* _Task objective_: Beneath this task are records; print exactly the stretch of them from the line with "2023-09-05 | 2023-09-06 |" through the line with "2024-05-03 | 2024-09-18 |", both ends included.

* _Data supplied_:
○ ○ ○ ○ ○
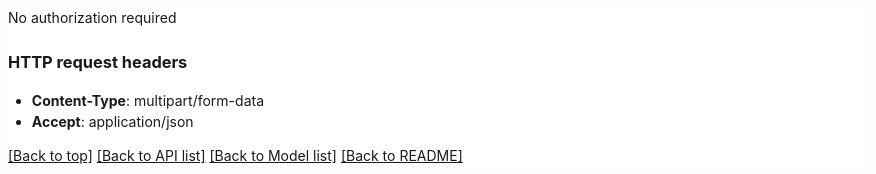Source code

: No authorization required

### HTTP request headers

- **Content-Type**: multipart/form-data
- **Accept**: application/json

[[Back to top]](#) [[Back to API list]](../README.md#documentation-for-api-endpoints)
[[Back to Model list]](../README.md#documentation-for-models)
[[Back to README]](../README.md)

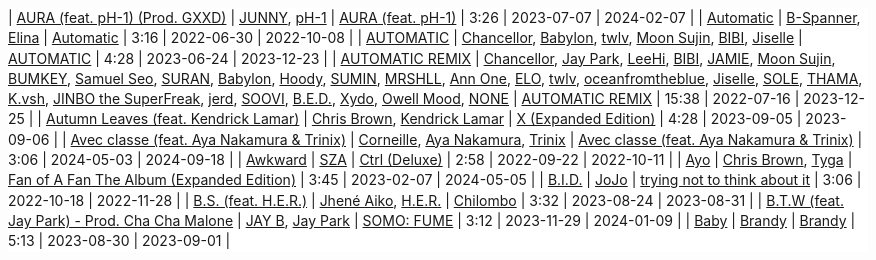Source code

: | [AURA \(feat\. pH\-1\) \(Prod\. GXXD\)](https://open.spotify.com/track/6dQ4nj3aDaw7WWlI7Rbj34) | [JUNNY](https://open.spotify.com/artist/0lgENJQUkqkDbpsTYEayOr), [pH\-1](https://open.spotify.com/artist/2u7CP5T30c8ctenzXgEV1W) | [AURA \(feat\. pH\-1\)](https://open.spotify.com/album/4P52Fw6ZiYcSL5rT4p3fc9) | 3:26 | 2023-07-07 | 2024-02-07 |
| [Automatic](https://open.spotify.com/track/4GVW6Zq0KK99QDc2O1nkyA) | [B\-Spanner](https://open.spotify.com/artist/7qsx4ACvkISyFPPLFngPux), [Elina](https://open.spotify.com/artist/5w87fjB2p5QndgKyCc61wk) | [Automatic](https://open.spotify.com/album/5cXIXcSpwmVlJpOZL1A8oJ) | 3:16 | 2022-06-30 | 2022-10-08 |
| [AUTOMATIC](https://open.spotify.com/track/2xYnqYBNL62ypPiA0wjD0s) | [Chancellor](https://open.spotify.com/artist/0u06YeydlBk3awnk5KgdBx), [Babylon](https://open.spotify.com/artist/3P16F9giedxmc5238b66bo), [twlv](https://open.spotify.com/artist/7hKH0uNhhgWJCumCtKMYey), [Moon Sujin](https://open.spotify.com/artist/36MQil20hjOpG5f52NQ4du), [BIBI](https://open.spotify.com/artist/6UbmqUEgjLA6jAcXwbM1Z9), [Jiselle](https://open.spotify.com/artist/6tjbcCaexKI8esvvEZPVnt) | [AUTOMATIC](https://open.spotify.com/album/3YmYe5qrGle19WFS8eDYdq) | 4:28 | 2023-06-24 | 2023-12-23 |
| [AUTOMATIC REMIX](https://open.spotify.com/track/2lCinwx9z9Fmr8kcXDei0c) | [Chancellor](https://open.spotify.com/artist/0u06YeydlBk3awnk5KgdBx), [Jay Park](https://open.spotify.com/artist/4XDi67ZENZcbfKnvMnTYsI), [LeeHi](https://open.spotify.com/artist/7cVZApDoQZpS447nHTsNqu), [BIBI](https://open.spotify.com/artist/6UbmqUEgjLA6jAcXwbM1Z9), [JAMIE](https://open.spotify.com/artist/2YXlVLKq3X3soXd2aXUtIT), [Moon Sujin](https://open.spotify.com/artist/36MQil20hjOpG5f52NQ4du), [BUMKEY](https://open.spotify.com/artist/3vhZuZdMksbnJwoE3AwpXq), [Samuel Seo](https://open.spotify.com/artist/4ZPInhlYlpaCsk1vnHmKBP), [SURAN](https://open.spotify.com/artist/1mORehSVEd7lcaT2d7Sl2K), [Babylon](https://open.spotify.com/artist/3P16F9giedxmc5238b66bo), [Hoody](https://open.spotify.com/artist/7lXgbtBDcCRbfc5f8FhGUL), [SUMIN](https://open.spotify.com/artist/0K4MGKGmjtdIE0W3GkGmyU), [MRSHLL](https://open.spotify.com/artist/0seQaFC4HsYcxj5o27Ls45), [Ann One](https://open.spotify.com/artist/0gbdUzudCwdzxynH0YSqhI), [ELO](https://open.spotify.com/artist/15KDb2KpZRvX1updtyinK1), [twlv](https://open.spotify.com/artist/7hKH0uNhhgWJCumCtKMYey), [oceanfromtheblue](https://open.spotify.com/artist/76eIrOIqck4yuOhrYZGx3a), [Jiselle](https://open.spotify.com/artist/6tjbcCaexKI8esvvEZPVnt), [SOLE](https://open.spotify.com/artist/6naXFodImN2DwRmKCQHAUt), [THAMA](https://open.spotify.com/artist/1Ktiv08TbBy195pQUH8Qld), [K.vsh](https://open.spotify.com/artist/0GVLMUDDJxgVWTpHcVFA2z), [JINBO the SuperFreak](https://open.spotify.com/artist/4PlxqkEk6seCManiTAPTWb), [jerd](https://open.spotify.com/artist/1Hj2c6llUPMtHG1JX8JMFA), [SOOVI](https://open.spotify.com/artist/0YM7bNxtt0VzccYf1UG2G8), [B.E.D.](https://open.spotify.com/artist/53dslr4JQ4QFKU0Jvh81mV), [Xydo](https://open.spotify.com/artist/0vcbn6MqAvgM8Gh6wh8d6X), [Owell Mood](https://open.spotify.com/artist/21PxLOZet5J6uX4uMfXUTA), [NONE](https://open.spotify.com/artist/03EV1JpYOKlc2jSXj0TQrM) | [AUTOMATIC REMIX](https://open.spotify.com/album/04R8E7DvTPx6tSwvI93Gxt) | 15:38 | 2022-07-16 | 2023-12-25 |
| [Autumn Leaves \(feat\. Kendrick Lamar\)](https://open.spotify.com/track/7EJ1CjaeHobTNQCJOrFmpZ) | [Chris Brown](https://open.spotify.com/artist/7bXgB6jMjp9ATFy66eO08Z), [Kendrick Lamar](https://open.spotify.com/artist/2YZyLoL8N0Wb9xBt1NhZWg) | [X \(Expanded Edition\)](https://open.spotify.com/album/3LByoNjO4gbuX5D0u26LDY) | 4:28 | 2023-09-05 | 2023-09-06 |
| [Avec classe \(feat\. Aya Nakamura & Trinix\)](https://open.spotify.com/track/2RqZ8JUBXP4C0nzttGnTL1) | [Corneille](https://open.spotify.com/artist/2GBDOaCl73BVUs2RerIme7), [Aya Nakamura](https://open.spotify.com/artist/7IlRNXHjoOCgEAWN5qYksg), [Trinix](https://open.spotify.com/artist/3HqP3nd8WI0VfHRhApPlan) | [Avec classe \(feat\. Aya Nakamura & Trinix\)](https://open.spotify.com/album/2PeOwsFqU4M5IabYcuMnAL) | 3:06 | 2024-05-03 | 2024-09-18 |
| [Awkward](https://open.spotify.com/track/2xZ0zfuDTv5LxLhEgD82PG) | [SZA](https://open.spotify.com/artist/7tYKF4w9nC0nq9CsPZTHyP) | [Ctrl \(Deluxe\)](https://open.spotify.com/album/6FKP2O0oOvZlDkF0gyTjiJ) | 2:58 | 2022-09-22 | 2022-10-11 |
| [Ayo](https://open.spotify.com/track/0k6DnZMLoEUH8NGD5zh2SE) | [Chris Brown](https://open.spotify.com/artist/7bXgB6jMjp9ATFy66eO08Z), [Tyga](https://open.spotify.com/artist/5LHRHt1k9lMyONurDHEdrp) | [Fan of A Fan The Album \(Expanded Edition\)](https://open.spotify.com/album/4neocSMt40stXKK2B8Sy2G) | 3:45 | 2023-02-07 | 2024-05-05 |
| [B.I.D.](https://open.spotify.com/track/6jsxtq1FL4pQE2g1vTgdHm) | [JoJo](https://open.spotify.com/artist/5xuNBZoM7z1Vv8IQ6uM0p6) | [trying not to think about it](https://open.spotify.com/album/3pqGPovRqsz0IYfWsfR5CL) | 3:06 | 2022-10-18 | 2022-11-28 |
| [B.S\. \(feat\. H.E.R.\)](https://open.spotify.com/track/63wx9vdskaXbYxyDx4oJCZ) | [Jhené Aiko](https://open.spotify.com/artist/5ZS223C6JyBfXasXxrRqOk), [H.E.R.](https://open.spotify.com/artist/3Y7RZ31TRPVadSFVy1o8os) | [Chilombo](https://open.spotify.com/album/5jlE1zlhT3mEWw0mRpN920) | 3:32 | 2023-08-24 | 2023-08-31 |
| [B.T.W \(feat\. Jay Park\) \- Prod\. Cha Cha Malone](https://open.spotify.com/track/4f3wldin8UmItfSJKK5BF2) | [JAY B](https://open.spotify.com/artist/3IjHX8KZKoeq3X4QgXxqbT), [Jay Park](https://open.spotify.com/artist/4XDi67ZENZcbfKnvMnTYsI) | [SOMO: FUME](https://open.spotify.com/album/2T8iLSKPraJotM2uXFKW4F) | 3:12 | 2023-11-29 | 2024-01-09 |
| [Baby](https://open.spotify.com/track/17aVK3oQdgwVG2l0HpP67W) | [Brandy](https://open.spotify.com/artist/05oH07COxkXKIMt6mIPRee) | [Brandy](https://open.spotify.com/album/2yHJoGH0mIqYVAHUFKJcZ6) | 5:13 | 2023-08-30 | 2023-09-01 |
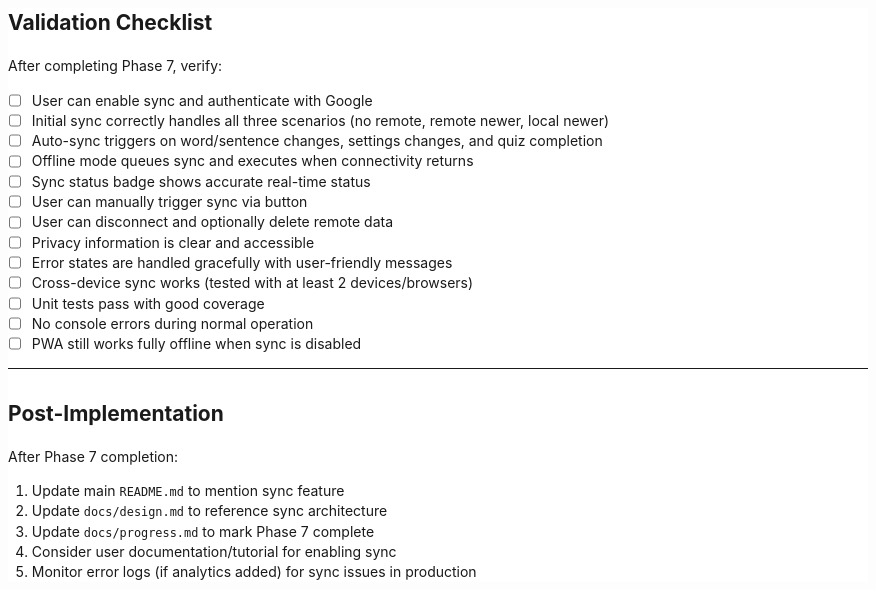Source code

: 
## Validation Checklist

After completing Phase 7, verify:
- [ ] User can enable sync and authenticate with Google
- [ ] Initial sync correctly handles all three scenarios (no remote, remote newer, local newer)
- [ ] Auto-sync triggers on word/sentence changes, settings changes, and quiz completion
- [ ] Offline mode queues sync and executes when connectivity returns
- [ ] Sync status badge shows accurate real-time status
- [ ] User can manually trigger sync via button
- [ ] User can disconnect and optionally delete remote data
- [ ] Privacy information is clear and accessible
- [ ] Error states are handled gracefully with user-friendly messages
- [ ] Cross-device sync works (tested with at least 2 devices/browsers)
- [ ] Unit tests pass with good coverage
- [ ] No console errors during normal operation
- [ ] PWA still works fully offline when sync is disabled

---

## Post-Implementation

After Phase 7 completion:
1. Update main `README.md` to mention sync feature
2. Update `docs/design.md` to reference sync architecture
3. Update `docs/progress.md` to mark Phase 7 complete
4. Consider user documentation/tutorial for enabling sync
5. Monitor error logs (if analytics added) for sync issues in production
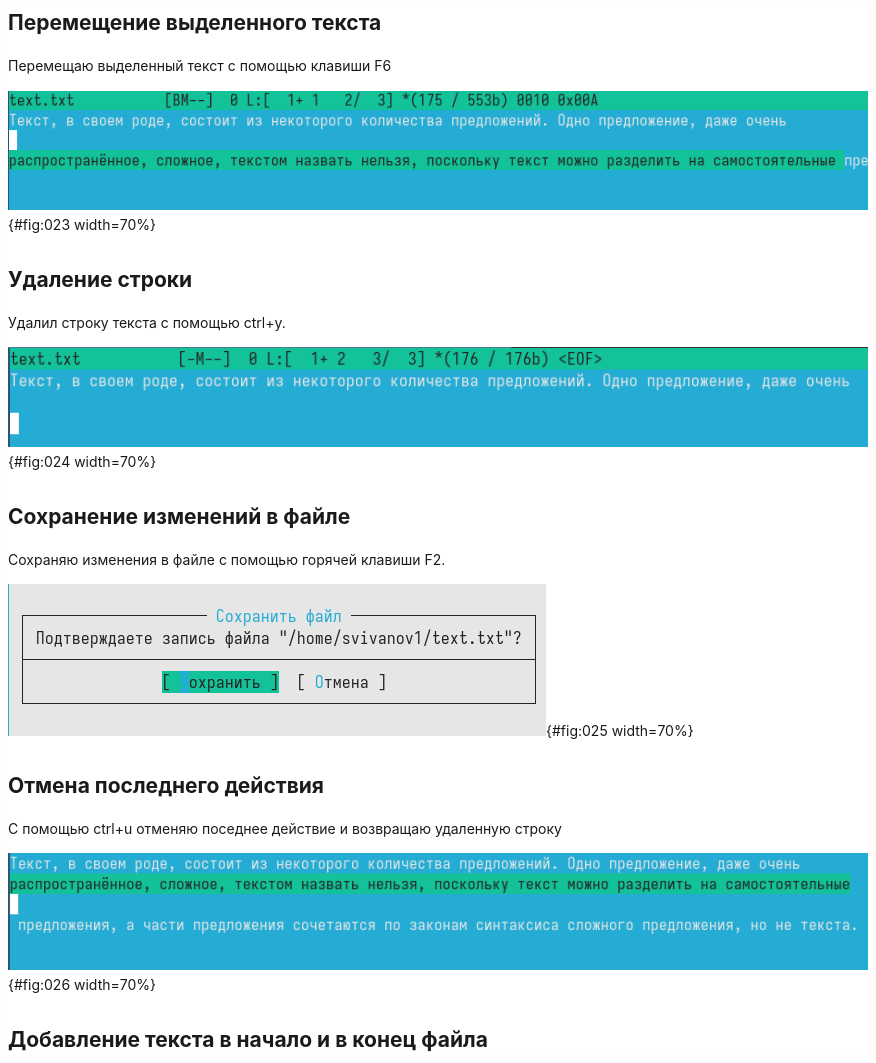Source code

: ## Перемещение выделенного текста

Перемещаю выделенный текст с помощью клавиши F6 

![Перемещение выделенного текста](image/23.png){#fig:023 width=70%}

## Удаление строки

Удалил строку текста с помощью ctrl+y. 

![Удаление строки](image/24.png){#fig:024 width=70%}

## Сохранение изменений в файле

Сохраняю изменения в файле с помощью горячей клавиши F2. 

![Сохранение изменений в файле](image/25.png){#fig:025 width=70%}

## Отмена последнего действия

С помощью ctrl+u отменяю поседнее действие и возвращаю удаленную строку  

![Отмена последнего действия](image/26.png){#fig:026 width=70%}

## Добавление текста в начало и в конец файла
○ ○ ○ ○ ○
* _Response to the exercise_:
| [Autumn Leaves \(feat\. Kendrick Lamar\)](https://open.spotify.com/track/7EJ1CjaeHobTNQCJOrFmpZ) | [Chris Brown](https://open.spotify.com/artist/7bXgB6jMjp9ATFy66eO08Z), [Kendrick Lamar](https://open.spotify.com/artist/2YZyLoL8N0Wb9xBt1NhZWg) | [X \(Expanded Edition\)](https://open.spotify.com/album/3LByoNjO4gbuX5D0u26LDY) | 4:28 | 2023-09-05 | 2023-09-06 |
| [Avec classe \(feat\. Aya Nakamura & Trinix\)](https://open.spotify.com/track/2RqZ8JUBXP4C0nzttGnTL1) | [Corneille](https://open.spotify.com/artist/2GBDOaCl73BVUs2RerIme7), [Aya Nakamura](https://open.spotify.com/artist/7IlRNXHjoOCgEAWN5qYksg), [Trinix](https://open.spotify.com/artist/3HqP3nd8WI0VfHRhApPlan) | [Avec classe \(feat\. Aya Nakamura & Trinix\)](https://open.spotify.com/album/2PeOwsFqU4M5IabYcuMnAL) | 3:06 | 2024-05-03 | 2024-09-18 |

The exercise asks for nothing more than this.